Food

BURGER KING®

Profile

BURGER KING® is a global quick-service restaurant (QSR) brand with stores across 86 countries, which prides itself on making great burgers according to the key principles of quality, freshness and taste. In May 2013, BURGER KING® SA signed a long-term master franchise and development agreement with Burger King Europe GmbH, thereby obtaining the exclusive rights to expand the BURGER KING® brand in the country.

ownership structure

logo

91.1%
effective ownership (as at 30 June 2015)
(R55.1 million)
contribution to GPI headline earnings for the period

“BURGER KING® continues to make waves in the local QSR industry by serving high-quality, value-for-money products in modern, friendly environments.”

factsheet

managing executive

Jaye Sinclair

GPI directors at Burger King® board level

Hassen Adams, Alan Keet

BBBEE rating

Level 2 (measured as part of GPI consolidated scorecard)

Employees

Total employee complement of 1 766 employees of which 66 are at head office

Historically disadvantaged individuals (HDIs) represent 96% of the total employee complement

Females represent 66% of the total employee complement

Previously unemployed individuals represent 53% of the total employee complement

First-time employment individuals represent 33% of the total employee complement

Head office

Cape Town

Operational footprint

5.9 million customers served in the past financial year via a footprint of 44 restaurants across five provinces:

  • Western Cape: 14
  • Gauteng: 21
  • KwaZulu-Natal: Seven
  • Mpumalanga: One
  • North West: One

Key financial performance indicators (R’000s)

2015 2014 2013
Revenue 303 883 124 862 5 026
4-wall EBITDA* 3 198 (31 969) (5 941)
EBITDA  (72 301) (66 665)  (17 754)
Net profit after tax (72 085) (52 790) (18 120)
Shareholder loan 231 893 0 0
Total debt excluding shareholder loans 1 132 944 0
 
*   4-wall EBITDA is operating EBITDA achieved by the restaurants and excluding head office costs.

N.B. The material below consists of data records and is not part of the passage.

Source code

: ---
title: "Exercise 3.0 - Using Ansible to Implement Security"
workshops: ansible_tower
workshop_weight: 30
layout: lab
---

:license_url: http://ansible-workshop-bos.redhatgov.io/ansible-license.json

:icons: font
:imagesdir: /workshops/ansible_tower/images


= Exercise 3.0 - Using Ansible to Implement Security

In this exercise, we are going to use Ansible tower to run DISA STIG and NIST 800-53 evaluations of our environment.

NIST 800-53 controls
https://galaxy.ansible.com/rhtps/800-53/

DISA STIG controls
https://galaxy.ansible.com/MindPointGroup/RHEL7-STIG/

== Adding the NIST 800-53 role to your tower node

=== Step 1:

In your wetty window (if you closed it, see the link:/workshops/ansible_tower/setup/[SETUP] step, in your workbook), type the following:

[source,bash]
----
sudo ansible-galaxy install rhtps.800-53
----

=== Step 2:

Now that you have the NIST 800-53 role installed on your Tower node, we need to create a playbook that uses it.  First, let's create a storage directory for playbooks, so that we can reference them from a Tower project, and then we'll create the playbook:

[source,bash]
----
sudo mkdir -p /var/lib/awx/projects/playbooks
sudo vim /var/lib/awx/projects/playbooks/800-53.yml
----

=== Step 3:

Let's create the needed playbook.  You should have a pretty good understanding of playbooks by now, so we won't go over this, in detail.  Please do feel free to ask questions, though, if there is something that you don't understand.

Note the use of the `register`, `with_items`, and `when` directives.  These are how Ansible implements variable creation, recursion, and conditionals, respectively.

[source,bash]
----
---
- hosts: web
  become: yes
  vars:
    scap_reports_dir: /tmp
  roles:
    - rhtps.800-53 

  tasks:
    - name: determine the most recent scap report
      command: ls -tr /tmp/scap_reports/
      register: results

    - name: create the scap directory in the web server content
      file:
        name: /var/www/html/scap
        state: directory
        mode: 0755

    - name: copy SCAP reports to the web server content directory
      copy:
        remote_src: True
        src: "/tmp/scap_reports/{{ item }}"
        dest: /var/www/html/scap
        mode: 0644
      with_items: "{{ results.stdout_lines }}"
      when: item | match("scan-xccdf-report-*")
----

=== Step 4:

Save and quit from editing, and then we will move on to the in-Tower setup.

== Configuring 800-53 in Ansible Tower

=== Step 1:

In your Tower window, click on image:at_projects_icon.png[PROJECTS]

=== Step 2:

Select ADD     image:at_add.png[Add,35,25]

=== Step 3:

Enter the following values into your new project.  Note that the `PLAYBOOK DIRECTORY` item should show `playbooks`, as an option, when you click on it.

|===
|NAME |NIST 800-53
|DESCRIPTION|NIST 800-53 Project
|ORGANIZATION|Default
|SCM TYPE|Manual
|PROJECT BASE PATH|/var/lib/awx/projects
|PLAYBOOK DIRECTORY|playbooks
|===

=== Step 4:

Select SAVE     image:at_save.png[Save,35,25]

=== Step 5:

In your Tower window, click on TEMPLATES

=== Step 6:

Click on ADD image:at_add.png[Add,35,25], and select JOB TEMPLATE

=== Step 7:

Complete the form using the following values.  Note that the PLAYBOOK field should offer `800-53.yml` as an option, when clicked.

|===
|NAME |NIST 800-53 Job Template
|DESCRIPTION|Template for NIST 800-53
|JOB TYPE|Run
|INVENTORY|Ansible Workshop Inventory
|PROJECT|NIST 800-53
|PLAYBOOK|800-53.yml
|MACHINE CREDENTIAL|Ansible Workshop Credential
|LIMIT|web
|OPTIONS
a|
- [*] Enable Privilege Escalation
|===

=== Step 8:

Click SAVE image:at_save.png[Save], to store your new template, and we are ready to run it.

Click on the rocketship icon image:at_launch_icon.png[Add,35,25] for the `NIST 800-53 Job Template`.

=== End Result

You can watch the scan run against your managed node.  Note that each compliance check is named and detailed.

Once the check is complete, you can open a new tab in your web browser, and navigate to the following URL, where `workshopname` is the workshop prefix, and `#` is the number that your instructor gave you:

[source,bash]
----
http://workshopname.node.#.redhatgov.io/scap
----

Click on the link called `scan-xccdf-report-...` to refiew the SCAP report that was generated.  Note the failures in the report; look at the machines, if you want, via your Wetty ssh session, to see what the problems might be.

Operating context and performance

The QSR industry in South Africa grew by 17% during the year to June 2015, with total sales of R31 billion. This substantial growth can largely be attributed to shrinking disposable household incomes, as a result of the sluggish economic environment, driving increased consumer demand for convenience and value-for-money offerings. Within the local QSR market, the burger category registered the strongest growth in value of 49%, which was mainly due to the introduction of BURGER KING® SA, with stellar prospects for continued growth in the short to medium term.

As the market grows, BURGER KING® will continue to deliver high-quality food options at affordable prices, while aggressively promoting its regular specials offerings and introducing new, innovative products that differentiate the brand.

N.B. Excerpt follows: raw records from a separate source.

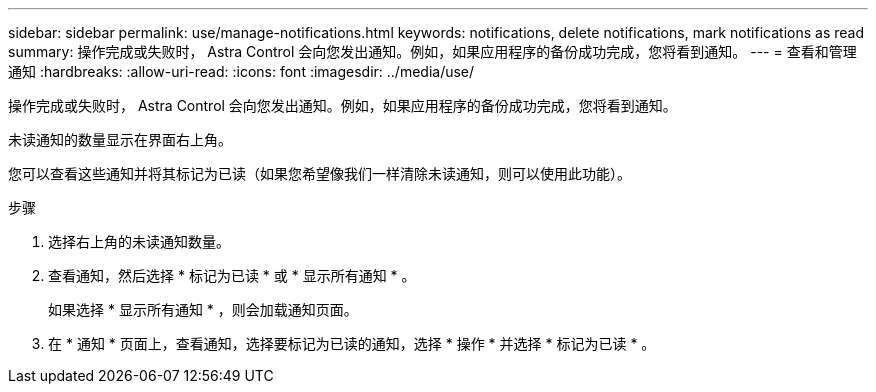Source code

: ---
sidebar: sidebar 
permalink: use/manage-notifications.html 
keywords: notifications, delete notifications, mark notifications as read 
summary: 操作完成或失败时， Astra Control 会向您发出通知。例如，如果应用程序的备份成功完成，您将看到通知。 
---
= 查看和管理通知
:hardbreaks:
:allow-uri-read: 
:icons: font
:imagesdir: ../media/use/


[role="lead"]
操作完成或失败时， Astra Control 会向您发出通知。例如，如果应用程序的备份成功完成，您将看到通知。

未读通知的数量显示在界面右上角。

您可以查看这些通知并将其标记为已读（如果您希望像我们一样清除未读通知，则可以使用此功能）。

.步骤
. 选择右上角的未读通知数量。
. 查看通知，然后选择 * 标记为已读 * 或 * 显示所有通知 * 。
+
如果选择 * 显示所有通知 * ，则会加载通知页面。

. 在 * 通知 * 页面上，查看通知，选择要标记为已读的通知，选择 * 操作 * 并选择 * 标记为已读 * 。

Year-on-year revenue increased by over 100% as a result of a further 26 restaurants opening during the year, bringing the total to 44. The focused roll-out will continue into the new year, with a total of between 80 and 85 restaurants expected to be operational and trading by end-June 2016. Achieving this stated target will fulfil and even exceed the Company’s obligations in terms of the BURGER KING® master franchise and development agreement.

A highlight for the year was the successful localisation of the supply chain which, combined with substantial volume increases, had a significant impact on gross food margins. The most significant local supply approvals were that of Rainbow Chickens and Heinz SA. As a result, only seven of the 193 stock keeping units (SKUs) are still imported. Management is focused on improving the sales mix and cost controls going forward to maintain sustainable margins in line with the growth of operations.

The introduction of a tiered labour system, which stipulates ideal labour costs and headcount relevant to the revenue range and format specification of each unique store, allows restaurants to better manage this key cost driver without compromising on quality and speed of service. As a result, labour cost as a percentage of revenue was reduced from 25% in 2014 to 20% in 2015, with further gains still to be realised.

Head office costs as a function of revenue are declining with each year and remain on course to reach BURGER KING® worldwide best practice. The Company conducted a focussed review of restaurant capital expenditure requirements and has successfully reduced spend per restaurant over the year, including drive-through formats which carry a sizeable expenditure premium to standard formats.

The depth and reach of the brand with customers is BURGER KING® SA’s most valuable intangible asset and it focuses considerable attention on mitigating reputational risk through rigorous employee training and food quality control. This is critical to ensuring consistency across the restaurant footprint in line with meticulous BURGER KING® international standards.

Prospects

The primary objective of BURGER KING® SA this forthcoming financial year will be to achieve the targeted store roll-out on time and inside budget.

To this end, the Company will ramp up its marketing strategy, focusing on driving foot traffic into all stores as well as engineering menu offerings to appeal to the specific demographic profile of each restaurant’s customer base. In addition, the company will continue to invest in its workforce by offering extensive, regular training and career advancement opportunities, including the introduction of an accredited learnership programme.

The Company continues to build on its exclusive franchise agreement with Sasol and expects to open a further nine forecourt stores in the coming year. Going forward, the primary focus at head office level remains on the corporate-owned stores, which comprise the bulk of the footprint, as well as initiatives to streamline the operating model and deliver enhanced returns.